== Records shown

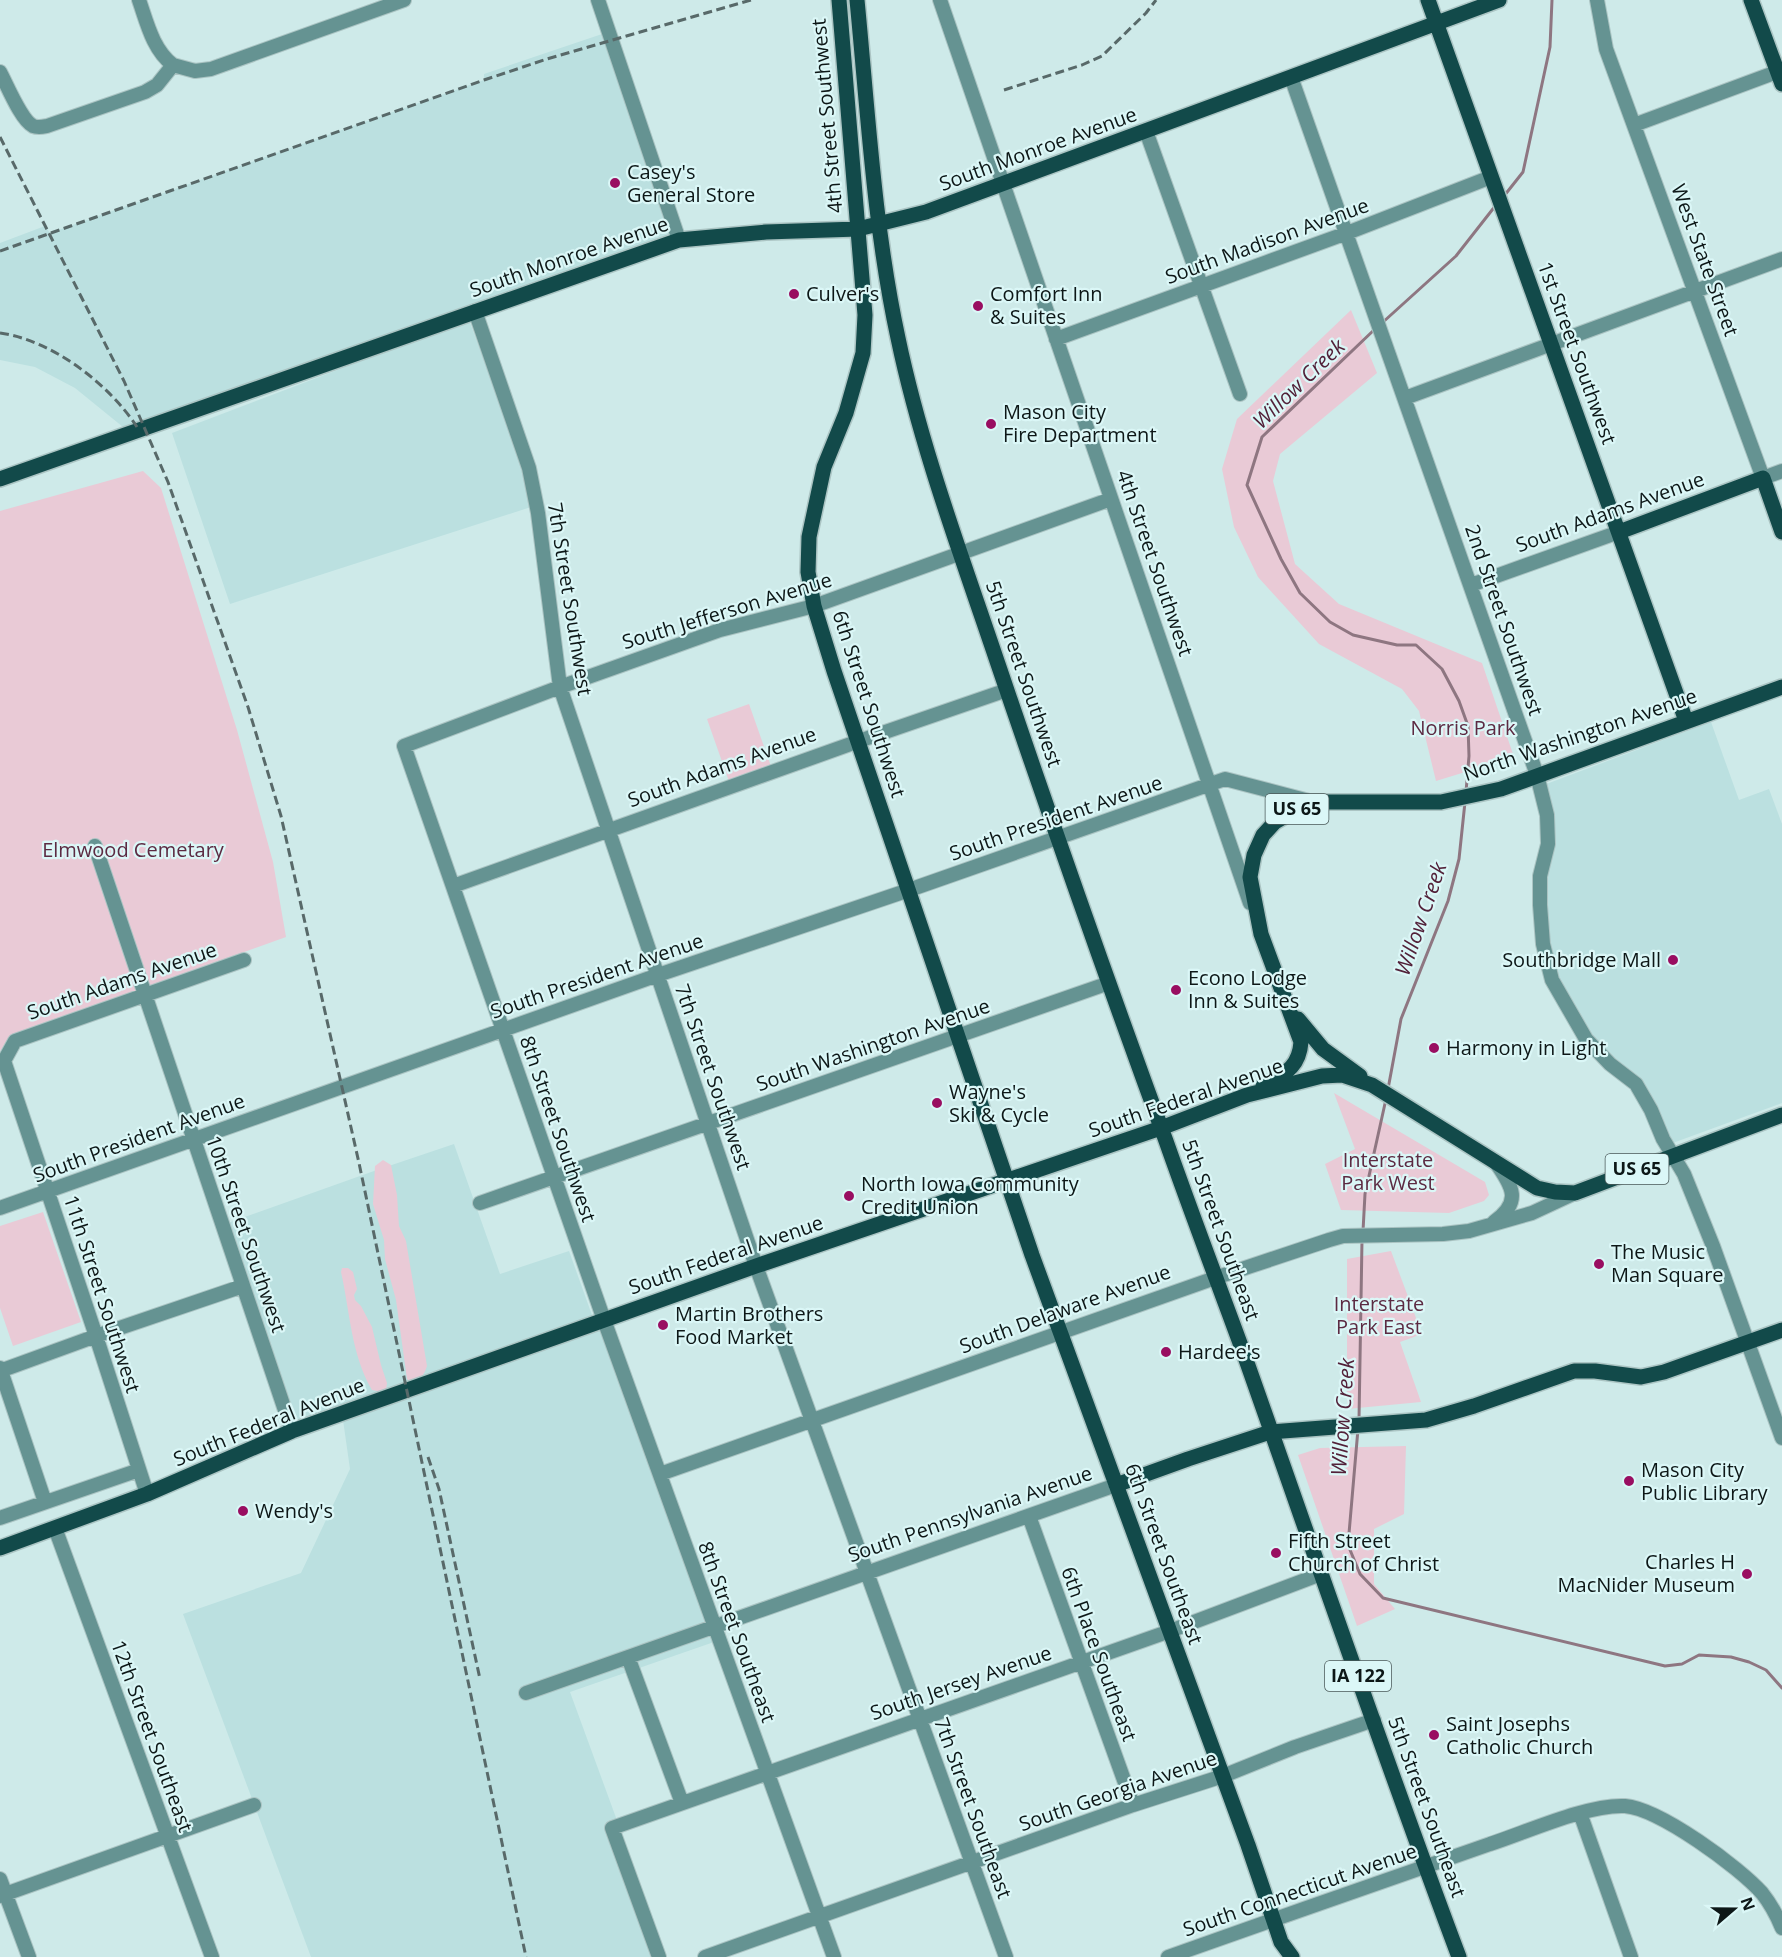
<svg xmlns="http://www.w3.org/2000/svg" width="1782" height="1957" font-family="'Open Sans',sans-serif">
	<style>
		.built { fill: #bbe0e0 }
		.green { fill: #e9cad6 }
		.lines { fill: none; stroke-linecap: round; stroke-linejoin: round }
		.stream { stroke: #8e7681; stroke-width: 3 }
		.minor-casing { stroke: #abc4c3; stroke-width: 16 }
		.major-casing { stroke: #abc4c3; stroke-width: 18 }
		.minor { stroke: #659392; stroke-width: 14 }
		.major { stroke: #124a4a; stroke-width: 15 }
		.rail { stroke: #586969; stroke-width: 3; stroke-dasharray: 9 4.5; stroke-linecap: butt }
		.poi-dot { fill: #990e61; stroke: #dbf7f7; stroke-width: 2 }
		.labels { text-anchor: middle; stroke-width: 4.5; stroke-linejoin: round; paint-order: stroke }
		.shield { fill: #dbf7f7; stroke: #4b5a5a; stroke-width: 1.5 }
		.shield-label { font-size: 18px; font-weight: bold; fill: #0d1717 }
		.street-label { font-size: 20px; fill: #0d1717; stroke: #dbf7f7 }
		.poi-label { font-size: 20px; fill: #0d1717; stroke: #dbf7f7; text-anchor: start }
		.park-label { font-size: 20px; fill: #5c2a42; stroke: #dbf7f7 }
		.water-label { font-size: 21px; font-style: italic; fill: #522139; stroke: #dbf7f7 }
	</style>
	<rect width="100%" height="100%" fill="#ceeae9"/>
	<path class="built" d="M605 33 674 233 151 420 123 427 75 388 35 367 0 360V243L45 226 50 233 484 80V74Z
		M469 320 521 460 531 507 230 604 172 433Z
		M1711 722 1739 800 1769 789 1782 824V1103L1670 1144 1651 1110 1586 1039 1543 944 1548 844 1541 786Z
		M454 1144 500 1274 569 1251 593 1318 294 1426 225 1224 374 1171Z
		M599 1327 714 1642 570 1692 667 1957H311L183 1614 301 1573 350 1469 343 1420Z"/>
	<path class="green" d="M1351 310 1377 373 1280 454 1273 481 1295 564 1339 604 1482 663 1514 757 1436 781 1419 711 1402 689 1319 644 1258 577 1234 527 1222 469 1237 419Z
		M143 471 161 488 237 730 273 862 286 937 11 1036 0 1051V511Z
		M749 704 773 772 731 787 707 719Z
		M1334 1093 1485 1182 1489 1195 1484 1201 1449 1213 1341 1210 1325 1164 1355 1149Z
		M383 1160 391 1165 397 1195 399 1226 406 1241 427 1366C424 1375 421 1380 412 1383L407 1379 396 1300 385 1259 384 1240 373 1204 375 1166Z
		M43 1212 81 1322 13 1346 0 1308V1226Z
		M1391 1251 1422 1334 1400 1342 1421 1402 1347 1409V1259Z
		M342 1268H348L353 1272 357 1289 354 1295 355 1300 361 1306 372 1327 381 1365 387 1383 386 1390 382 1392 372 1390C351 1354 350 1312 341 1272Z
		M1406 1446 1404 1514 1374 1529V1584L1395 1609 1357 1626 1298 1455 1320 1448Z"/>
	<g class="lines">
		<path class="stream" d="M1504 196 1523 172 1550 47 1552 0
			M1382 323 1456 256 1496 205
			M1375 329 1262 437 1247 485 1281 559 1300 593 1330 622 1353 635 1397 645H1416L1442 669 1459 701 1468 726 1469 756 1466 792
			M1388 1089 1401 1019 1448 901 1459 859 1465 802
			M1363 1231 1365 1194 1386 1099
			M1359 1420 1362 1240
			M1358 1429 1348 1545 1360 1574 1383 1598 1665 1666 1682 1664 1699 1655 1731 1657 1749 1662 1766 1670 1782 1688"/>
		<g class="minor-casing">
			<path id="minor" d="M139 0C147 23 153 50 173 65
				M598 0 679 240
				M940 0 1250 903
				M1597 0 1606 49 1763 478 1782 471
				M0 72C7 85 21 120 33 126 38 128 42 127 47 126L145 92 157 85 173 65 195 71 211 69 404 0
				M1291 77 1537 775 1547 815 1548 844 1540 876V905L1543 944 1552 980 1586 1039 1610 1064 1636 1084 1651 1110 1663 1139 1684 1174 1713 1246 1782 1438
				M1634 125 1782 70
				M1146 131 1240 394
				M475 311 529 468 538 513 560 687 756 1266 1006 1957
				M1056 339 1347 233 1491 177
				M1405 398 1782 259
				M1471 585 1619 532
				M95 846 292 1431
				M453 886 859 741 1007 690
				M480 1203 1109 983
				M0 1208 658 975 909 890 1225 779 1313 802
				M1494 1222C1522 1202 1513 1187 1496 1163
				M0 1368 45 1502
				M0 1371 96 1336 243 1286
				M660 1474 1215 1278 1329 1240 1343 1236 1443 1234 1469 1231 1532 1213 1575 1193
				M147 1494 96 1336 4 1061 15 1041 244 960
				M1029 1516 1133 1805
				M0 1518 139 1470
				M55 1528 212 1957
				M628 1657 682 1803
				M526 1693 1116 1485
				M1580 1813 1631 1957
				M0 1879 29 1957
				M0 1896 254 1805
				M659 1957 612 1828 1170 1631 1321 1574
				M705 1957 1133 1805 1223 1776 1295 1747 1374 1720
				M834 1957 604 1320 404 746 560 687 720 630 814 606 1111 499
				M1168 1957C1275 1919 1383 1881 1490 1844 1527 1832 1588 1804 1625 1806 1660 1809 1739 1867 1762 1893 1770 1903 1777 1916 1782 1928"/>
		</g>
		<g class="major-casing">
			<path id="major" d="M839 0 865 315 863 353 846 413 824 467 809 537 808 572 814 606 834 671 1032 1255 1248 1845 1281 1942 1292 1957
				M857 0C868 113 874 227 898 338 921 448 962 557 998 664 1052 823 1108 983 1166 1141 1191 1212 1218 1283 1244 1354 1315 1555 1384 1757 1459 1957
				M1428 0 1686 721
				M1751 0 1782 84
				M0 479 679 240 766 232 858 229 926 212 1499 0
				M1619 532 1763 478 1782 532
				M1298 1019 1323 1049 1360 1076
				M1263 1086C1283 1074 1299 1069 1301 1042L1261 934 1250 877 1254 855 1263 835 1275 822 1292 812 1313 802H1441L1501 789 1782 687
				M1116 1485 1188 1459 1270 1432 1426 1420 1474 1406 1574 1371H1595L1641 1377 1664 1372 1782 1330
				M0 1548 147 1494 292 1431 756 1266 1161 1128 1247 1095 1322 1076 1342 1075 1372 1085 1537 1188 1555 1192 1575 1193 1782 1115"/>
		</g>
		<use href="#minor" class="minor"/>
		<use href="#major" class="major"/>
		<path class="rail" d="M1004 90 1082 65 1102 56 1146 13 1156 0
			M0 137 124 381 168 482 248 707 281 816 359 1163 526 1957
			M0 251 484 80 547 59 751 0
			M0 333C52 340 109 384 137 427
			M428 1457 439 1489 480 1679"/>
	</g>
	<g class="poi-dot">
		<circle cx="615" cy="183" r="6"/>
		<circle cx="794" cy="294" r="6"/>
		<circle cx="978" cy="306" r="6"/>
		<circle cx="991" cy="424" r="6"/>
		<circle cx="1673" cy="960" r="6"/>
		<circle cx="1176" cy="990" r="6"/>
		<circle cx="1434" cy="1048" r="6"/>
		<circle cx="937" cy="1103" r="6"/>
		<circle cx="849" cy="1196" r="6"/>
		<circle cx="1599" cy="1264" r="6"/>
		<circle cx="663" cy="1325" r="6"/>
		<circle cx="1166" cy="1352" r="6"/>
		<circle cx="1629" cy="1481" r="6"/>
		<circle cx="243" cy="1511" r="6"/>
		<circle cx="1276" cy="1553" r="6"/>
		<circle cx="1747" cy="1574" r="6"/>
		<circle cx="1434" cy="1735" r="6"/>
	</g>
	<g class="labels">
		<g class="shield">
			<rect x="1265.5" y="794" width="63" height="30" rx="4.5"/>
			<rect x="1605.5" y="1154" width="63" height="30" rx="4.5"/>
			<rect x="1325" y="1661" width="66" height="30" rx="4.5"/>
		</g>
		<g class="shield-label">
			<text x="1297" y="815">US 65</text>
			<text x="1637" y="1175">US 65</text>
			<text x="1358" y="1682">IA 122</text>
		</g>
		<g class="street-label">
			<text transform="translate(827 116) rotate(-95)" y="7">4th Street Southwest</text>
			<text transform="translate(1038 149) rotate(-20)" y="7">South Monroe Avenue</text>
			<text transform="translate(1267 241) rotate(-20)" y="7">South Madison Avenue</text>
			<text transform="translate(569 257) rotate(-19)" y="7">South Monroe Avenue</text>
			<text transform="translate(1705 260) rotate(70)" y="7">West State Street</text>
			<text transform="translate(1577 353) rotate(70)" y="7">1st Street Southwest</text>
			<text transform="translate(1610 512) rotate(-20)" y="7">South Adams Avenue</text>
			<text transform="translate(1155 563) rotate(71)" y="7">4th Street Southwest</text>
			<text transform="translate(570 599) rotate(81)" y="7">7th Street Southwest</text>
			<text transform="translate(727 611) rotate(-17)" y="7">South Jefferson Avenue</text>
			<text transform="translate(1504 620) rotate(71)" y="7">2nd Street Southwest</text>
			<text transform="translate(1024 674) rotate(71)" y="7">5th Street Southwest</text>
			<text transform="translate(869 704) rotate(72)" y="7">6th Street Southwest</text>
			<text transform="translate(1580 735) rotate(-19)" y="7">North Washington Avenue</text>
			<text transform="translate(722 767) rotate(-20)" y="7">South Adams Avenue</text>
			<text transform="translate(1056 818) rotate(-19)" y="7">South President Avenue</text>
			<text transform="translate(597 976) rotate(-19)" y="7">South President Avenue</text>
			<text transform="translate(122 981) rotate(-19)" y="7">South Adams Avenue</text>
			<text transform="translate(873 1045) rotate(-19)" y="7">South Washington Avenue</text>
			<text transform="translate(713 1077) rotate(71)" y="7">7th Street Southwest</text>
			<text transform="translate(1186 1098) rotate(-19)" y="7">South Federal Avenue</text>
			<text transform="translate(558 1129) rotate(71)" y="7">8th Street Southwest</text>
			<text transform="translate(139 1138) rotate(-20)" y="7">South President Avenue</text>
			<text transform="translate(1221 1230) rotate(70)" y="7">5th Street Southeast</text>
			<text transform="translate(246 1234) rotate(71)" y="7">10th Street Southwest</text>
			<text transform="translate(726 1255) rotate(-19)" y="7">South Federal Avenue</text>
			<text transform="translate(102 1294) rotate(72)" y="7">11th Street Southwest</text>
			<text transform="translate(1065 1309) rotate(-20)" y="7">South Delaware Avenue</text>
			<text transform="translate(269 1422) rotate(-22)" y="7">South Federal Avenue</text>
			<text transform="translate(970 1514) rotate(-19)" y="7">South Pennsylvania Avenue</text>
			<text transform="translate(1164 1554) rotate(70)" y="7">6th Street Southeast</text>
			<text transform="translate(737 1632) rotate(70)" y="7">8th Street Southeast</text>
			<text transform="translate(1099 1654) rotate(70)" y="7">6th Place Southeast</text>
			<text transform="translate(961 1683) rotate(-19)" y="7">South Jersey Avenue</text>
			<text transform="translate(152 1736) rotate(70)" y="7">12th Street Southeast</text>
			<text transform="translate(1118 1791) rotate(-19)" y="7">South Georgia Avenue</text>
			<text transform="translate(1427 1807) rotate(70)" y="7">5th Street Southeast</text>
			<text transform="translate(973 1808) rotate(70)" y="7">7th Street Southeast</text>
			<text transform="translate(1300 1890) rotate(-19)" y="7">South Connecticut Avenue</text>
		</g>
		<g class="poi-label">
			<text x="627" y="179">Casey's<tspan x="627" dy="23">General Store</tspan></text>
			<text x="806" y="301">Culver's</text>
			<text x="990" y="301">Comfort Inn<tspan x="990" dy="23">&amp; Suites</tspan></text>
			<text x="1003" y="419">Mason City<tspan x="1003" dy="23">Fire Department</tspan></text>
			<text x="1661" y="967" text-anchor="end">Southbridge Mall</text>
			<text x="1188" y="985">Econo Lodge<tspan x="1188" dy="23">Inn &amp; Suites</tspan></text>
			<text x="1446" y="1055">Harmony in Light</text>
			<text x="949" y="1099">Wayne's<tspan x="949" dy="23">Ski &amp; Cycle</tspan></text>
			<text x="861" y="1191">North Iowa Community<tspan x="861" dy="23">Credit Union</tspan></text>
			<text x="1611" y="1259">The Music<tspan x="1611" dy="23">Man Square</tspan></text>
			<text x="675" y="1321">Martin Brothers<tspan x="675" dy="23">Food Market</tspan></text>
			<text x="1178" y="1359">Hardee's</text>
			<text x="1641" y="1477">Mason City<tspan x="1641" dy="23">Public Library</tspan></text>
			<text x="255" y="1518">Wendy's</text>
			<text x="1288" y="1548">Fifth Street<tspan x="1288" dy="23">Church of Christ</tspan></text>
			<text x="1735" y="1569" text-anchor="end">Charles H<tspan x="1735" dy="23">MacNider Museum</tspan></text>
			<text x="1446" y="1731">Saint Josephs<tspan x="1446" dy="23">Catholic Church</tspan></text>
		</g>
		<g class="park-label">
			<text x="1463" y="735">Norris Park</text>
			<text x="133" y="857">Elmwood Cemetary</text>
			<text x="1388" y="1167">Interstate<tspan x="1388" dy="23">Park West</tspan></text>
			<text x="1379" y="1311">Interstate<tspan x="1379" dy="23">Park East</tspan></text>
		</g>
		<g class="water-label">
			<text transform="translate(1299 384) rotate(-44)" y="7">Willow Creek</text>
			<text transform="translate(1421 919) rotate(-71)" y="7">Willow Creek</text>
			<text transform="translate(1343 1417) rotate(-86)" y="7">Willow Creek</text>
		</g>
	</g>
	<g transform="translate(1734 1909) rotate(70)" stroke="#dbf7f7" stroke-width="4.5" paint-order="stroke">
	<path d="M0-4.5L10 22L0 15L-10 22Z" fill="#0d1717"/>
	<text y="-9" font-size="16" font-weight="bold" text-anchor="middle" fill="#0d1717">N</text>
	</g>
</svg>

====

Every line of the listing above that contains "round" is to be copied.

_Solved problem_
		.lines { fill: none; stroke-linecap: round; stroke-linejoin: round }
		.labels { text-anchor: middle; stroke-width: 4.5; stroke-linejoin: round; paint-order: stroke }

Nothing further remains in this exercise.